I finally watched The Promise: The Making of Darkness on the Edge of Town on HBO, and was reminded anew how much I love Bruce Springsteen’s fourth album. This is a discovery I seem to make periodically: the last time was in 2003, when I reviewed the record in Rolling Stone (as part of the “Rolling Stone Hall of Fame,” which occupied a slot in the reviews section for about five years and provided an opportunity to reconsider neglected classics or revisit past favorites, even when they hadn’t been reissued).
Since it’s the season of Darkness, with the megabox coming out, I thought I’d pull out that five-star review:
Bruce Springsteen, Darkness on the Edge of Town (1978)
For his fourth record, Bruce Springsteen cut off his beard–and also shaved the shaggy romantic epics of Born to Run.
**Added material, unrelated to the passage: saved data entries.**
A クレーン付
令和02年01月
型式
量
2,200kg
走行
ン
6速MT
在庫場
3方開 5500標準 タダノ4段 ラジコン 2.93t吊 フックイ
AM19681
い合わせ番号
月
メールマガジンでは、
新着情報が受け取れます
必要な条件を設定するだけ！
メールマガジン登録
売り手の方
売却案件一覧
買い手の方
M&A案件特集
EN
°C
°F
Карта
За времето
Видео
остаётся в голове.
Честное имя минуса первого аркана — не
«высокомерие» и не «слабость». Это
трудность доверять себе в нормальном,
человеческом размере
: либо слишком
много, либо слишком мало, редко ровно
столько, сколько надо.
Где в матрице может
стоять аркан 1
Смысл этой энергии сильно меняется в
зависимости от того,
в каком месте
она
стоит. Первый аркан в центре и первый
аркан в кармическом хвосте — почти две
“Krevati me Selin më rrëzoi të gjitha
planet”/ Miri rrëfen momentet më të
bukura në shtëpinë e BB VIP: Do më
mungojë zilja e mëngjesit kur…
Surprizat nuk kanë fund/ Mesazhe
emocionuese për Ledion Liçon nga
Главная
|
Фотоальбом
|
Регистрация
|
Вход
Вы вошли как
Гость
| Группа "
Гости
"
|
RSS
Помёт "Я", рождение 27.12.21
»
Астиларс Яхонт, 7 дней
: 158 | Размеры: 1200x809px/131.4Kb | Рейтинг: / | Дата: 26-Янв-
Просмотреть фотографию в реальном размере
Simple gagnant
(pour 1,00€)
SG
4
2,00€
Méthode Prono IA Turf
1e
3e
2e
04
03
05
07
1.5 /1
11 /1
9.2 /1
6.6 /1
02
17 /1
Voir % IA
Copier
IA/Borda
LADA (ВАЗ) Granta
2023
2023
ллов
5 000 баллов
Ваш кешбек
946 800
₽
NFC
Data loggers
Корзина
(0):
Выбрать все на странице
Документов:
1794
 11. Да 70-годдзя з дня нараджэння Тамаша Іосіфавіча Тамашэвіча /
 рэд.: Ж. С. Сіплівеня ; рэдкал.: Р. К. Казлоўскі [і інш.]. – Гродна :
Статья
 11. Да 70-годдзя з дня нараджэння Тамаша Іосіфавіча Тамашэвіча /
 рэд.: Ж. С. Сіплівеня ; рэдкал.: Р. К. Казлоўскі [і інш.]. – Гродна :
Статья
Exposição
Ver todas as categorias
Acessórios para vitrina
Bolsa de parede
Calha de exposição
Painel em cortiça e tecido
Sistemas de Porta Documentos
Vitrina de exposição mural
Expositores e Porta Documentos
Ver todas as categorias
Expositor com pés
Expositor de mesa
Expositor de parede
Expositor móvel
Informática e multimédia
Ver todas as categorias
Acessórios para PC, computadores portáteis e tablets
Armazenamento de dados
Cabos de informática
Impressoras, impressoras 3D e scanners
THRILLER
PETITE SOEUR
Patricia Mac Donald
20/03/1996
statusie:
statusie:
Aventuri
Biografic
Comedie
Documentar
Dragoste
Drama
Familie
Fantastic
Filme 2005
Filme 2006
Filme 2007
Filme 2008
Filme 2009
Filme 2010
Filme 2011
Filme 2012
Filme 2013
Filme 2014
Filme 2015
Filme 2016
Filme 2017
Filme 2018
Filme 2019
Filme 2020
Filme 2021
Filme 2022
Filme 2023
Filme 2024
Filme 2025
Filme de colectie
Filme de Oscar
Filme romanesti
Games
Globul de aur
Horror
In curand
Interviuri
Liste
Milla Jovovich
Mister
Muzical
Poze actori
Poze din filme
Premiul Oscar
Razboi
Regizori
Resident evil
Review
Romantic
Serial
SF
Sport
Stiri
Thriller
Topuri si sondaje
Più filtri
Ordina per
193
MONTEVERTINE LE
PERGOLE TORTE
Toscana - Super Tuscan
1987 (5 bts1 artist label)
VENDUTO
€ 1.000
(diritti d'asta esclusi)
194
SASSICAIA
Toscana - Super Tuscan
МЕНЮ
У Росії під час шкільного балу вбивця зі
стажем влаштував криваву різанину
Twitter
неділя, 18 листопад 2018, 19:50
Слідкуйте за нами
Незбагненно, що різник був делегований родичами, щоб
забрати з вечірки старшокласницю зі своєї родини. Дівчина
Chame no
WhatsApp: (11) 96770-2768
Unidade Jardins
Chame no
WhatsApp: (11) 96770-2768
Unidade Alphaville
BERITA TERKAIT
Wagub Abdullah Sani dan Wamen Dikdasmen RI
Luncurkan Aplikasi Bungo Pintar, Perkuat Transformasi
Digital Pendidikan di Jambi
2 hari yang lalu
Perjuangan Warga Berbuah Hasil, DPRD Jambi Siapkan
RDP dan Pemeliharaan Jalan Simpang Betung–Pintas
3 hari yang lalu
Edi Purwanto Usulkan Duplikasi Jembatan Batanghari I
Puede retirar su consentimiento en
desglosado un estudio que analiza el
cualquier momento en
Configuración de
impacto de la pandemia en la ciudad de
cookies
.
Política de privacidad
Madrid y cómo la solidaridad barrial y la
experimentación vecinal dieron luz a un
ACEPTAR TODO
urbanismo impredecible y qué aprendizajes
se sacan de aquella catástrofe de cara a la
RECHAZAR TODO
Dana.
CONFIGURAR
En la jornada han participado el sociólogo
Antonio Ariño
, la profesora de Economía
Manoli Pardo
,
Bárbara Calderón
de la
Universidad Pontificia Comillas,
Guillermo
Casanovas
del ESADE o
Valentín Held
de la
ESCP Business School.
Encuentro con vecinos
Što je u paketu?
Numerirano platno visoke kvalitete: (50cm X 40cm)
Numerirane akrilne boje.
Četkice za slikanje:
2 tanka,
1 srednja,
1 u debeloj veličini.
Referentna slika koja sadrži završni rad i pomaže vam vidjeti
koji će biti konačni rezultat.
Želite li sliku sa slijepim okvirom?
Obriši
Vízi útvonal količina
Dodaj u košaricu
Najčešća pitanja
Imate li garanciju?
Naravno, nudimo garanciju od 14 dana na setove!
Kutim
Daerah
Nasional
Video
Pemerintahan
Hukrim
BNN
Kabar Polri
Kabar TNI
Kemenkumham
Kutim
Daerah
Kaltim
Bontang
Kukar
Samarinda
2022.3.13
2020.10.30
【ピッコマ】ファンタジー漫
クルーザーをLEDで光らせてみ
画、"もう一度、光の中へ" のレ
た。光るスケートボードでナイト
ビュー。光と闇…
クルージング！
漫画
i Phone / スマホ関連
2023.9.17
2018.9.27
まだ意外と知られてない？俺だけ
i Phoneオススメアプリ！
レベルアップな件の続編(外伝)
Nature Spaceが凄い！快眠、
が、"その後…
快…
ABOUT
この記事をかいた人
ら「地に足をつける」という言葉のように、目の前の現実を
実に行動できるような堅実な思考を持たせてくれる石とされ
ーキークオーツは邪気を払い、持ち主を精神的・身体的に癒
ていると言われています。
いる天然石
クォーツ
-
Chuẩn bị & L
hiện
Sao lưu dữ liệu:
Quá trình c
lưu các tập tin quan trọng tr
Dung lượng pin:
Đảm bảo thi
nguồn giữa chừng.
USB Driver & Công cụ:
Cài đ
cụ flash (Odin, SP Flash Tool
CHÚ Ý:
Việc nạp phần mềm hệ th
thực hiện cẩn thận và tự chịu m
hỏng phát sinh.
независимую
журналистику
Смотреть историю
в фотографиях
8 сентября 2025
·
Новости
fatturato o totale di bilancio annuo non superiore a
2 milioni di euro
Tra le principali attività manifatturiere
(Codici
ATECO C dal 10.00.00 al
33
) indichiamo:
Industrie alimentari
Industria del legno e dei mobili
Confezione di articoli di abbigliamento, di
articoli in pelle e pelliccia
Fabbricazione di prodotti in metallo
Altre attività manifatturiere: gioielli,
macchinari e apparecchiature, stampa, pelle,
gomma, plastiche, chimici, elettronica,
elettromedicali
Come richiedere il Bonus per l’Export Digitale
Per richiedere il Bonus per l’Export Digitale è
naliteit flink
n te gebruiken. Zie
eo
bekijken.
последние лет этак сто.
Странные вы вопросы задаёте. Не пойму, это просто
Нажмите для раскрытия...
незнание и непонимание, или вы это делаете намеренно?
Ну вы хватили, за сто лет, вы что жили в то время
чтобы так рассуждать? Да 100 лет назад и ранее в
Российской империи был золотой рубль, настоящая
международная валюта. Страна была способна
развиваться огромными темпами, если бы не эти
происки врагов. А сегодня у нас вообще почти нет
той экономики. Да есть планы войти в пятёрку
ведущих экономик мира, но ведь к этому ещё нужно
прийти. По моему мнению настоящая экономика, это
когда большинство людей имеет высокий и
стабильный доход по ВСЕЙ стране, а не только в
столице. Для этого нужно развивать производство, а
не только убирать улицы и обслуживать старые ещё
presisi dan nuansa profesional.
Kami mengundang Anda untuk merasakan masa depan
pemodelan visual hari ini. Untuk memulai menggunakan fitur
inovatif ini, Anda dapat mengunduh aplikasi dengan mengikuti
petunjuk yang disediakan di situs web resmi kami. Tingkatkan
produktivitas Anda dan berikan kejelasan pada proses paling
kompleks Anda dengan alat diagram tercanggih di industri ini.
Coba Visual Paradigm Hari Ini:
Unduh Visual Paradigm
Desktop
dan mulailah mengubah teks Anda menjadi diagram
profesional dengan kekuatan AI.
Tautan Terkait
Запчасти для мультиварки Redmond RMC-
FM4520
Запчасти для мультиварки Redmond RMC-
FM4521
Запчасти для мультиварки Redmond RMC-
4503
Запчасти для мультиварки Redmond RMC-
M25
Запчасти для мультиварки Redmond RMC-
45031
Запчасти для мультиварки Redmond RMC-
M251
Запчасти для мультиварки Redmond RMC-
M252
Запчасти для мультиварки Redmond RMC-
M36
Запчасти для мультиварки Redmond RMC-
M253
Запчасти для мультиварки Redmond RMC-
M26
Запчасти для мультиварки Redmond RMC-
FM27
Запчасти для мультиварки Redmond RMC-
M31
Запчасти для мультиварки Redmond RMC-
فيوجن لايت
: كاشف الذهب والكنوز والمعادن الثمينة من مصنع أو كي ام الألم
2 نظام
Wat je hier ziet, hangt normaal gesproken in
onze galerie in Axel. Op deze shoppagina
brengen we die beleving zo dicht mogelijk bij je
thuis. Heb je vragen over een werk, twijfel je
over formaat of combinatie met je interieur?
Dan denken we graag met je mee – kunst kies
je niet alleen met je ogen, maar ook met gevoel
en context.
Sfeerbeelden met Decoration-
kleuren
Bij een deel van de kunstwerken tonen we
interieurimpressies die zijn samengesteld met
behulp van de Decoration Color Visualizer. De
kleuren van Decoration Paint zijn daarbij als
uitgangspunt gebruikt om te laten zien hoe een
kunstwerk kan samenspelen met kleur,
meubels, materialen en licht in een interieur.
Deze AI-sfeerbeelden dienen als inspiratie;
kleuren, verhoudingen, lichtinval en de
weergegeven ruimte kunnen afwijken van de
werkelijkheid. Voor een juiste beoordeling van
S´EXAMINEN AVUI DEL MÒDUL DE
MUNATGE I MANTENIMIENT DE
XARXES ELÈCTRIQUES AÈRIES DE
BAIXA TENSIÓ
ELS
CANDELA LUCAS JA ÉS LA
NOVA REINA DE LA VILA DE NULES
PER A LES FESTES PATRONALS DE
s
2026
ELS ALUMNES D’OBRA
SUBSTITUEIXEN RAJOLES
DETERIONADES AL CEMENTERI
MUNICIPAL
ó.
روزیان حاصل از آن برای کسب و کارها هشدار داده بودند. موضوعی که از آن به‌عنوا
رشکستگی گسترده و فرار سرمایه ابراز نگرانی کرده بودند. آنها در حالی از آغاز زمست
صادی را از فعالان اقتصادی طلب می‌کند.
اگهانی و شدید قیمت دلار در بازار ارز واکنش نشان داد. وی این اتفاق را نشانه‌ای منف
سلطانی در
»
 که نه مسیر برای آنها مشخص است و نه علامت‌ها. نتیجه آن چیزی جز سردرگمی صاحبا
What emerged were ten taut rock songs about people crushed by family, by lust, by living in this world every day. “When I made this particular album, I just had a specific thing in mind,” Springsteen told Rolling Stone in 1978. “It had to be just a relentless… barrage.” (He was so focused on the theme of living with broken dreams, he left off “Fire” and “Because the Night,” which became hit singles for the Pointer Sisters and Patti Smith, respectively.) Despite its lyrical weight and dour title, Darkness on the Edge of Town is not a bleak record. Its characters are groping towards redemption: “I believe in the hope that can save me,” Springsteen sings on “Badlands.” The narrator of “Racing in the Street” may never find the absolution he seeks by winning small-time drag races, but his vision of a better life is what keeps him driving and keeps him alive.
The album isn’t punk–Springsteen got a shave, not a mohawk–but it’s colored by the raw sound happening in rock at the time. The E Street Band members play each four-minute anthem like it’s their last chance to make music before their hands get cut off. Max Weinberg drums with particular passion, anchoring the record that stands as the E Street’s best.
More than half the songs make some reference to driving, from streets of fire to the dusty road from Monroe to Angeline. But while Bob Dylan had Highway 61 and AC/DC had a highway to hell, Springsteen knew that the highway went everywhere: heaven, hell, and the world men make for themselves.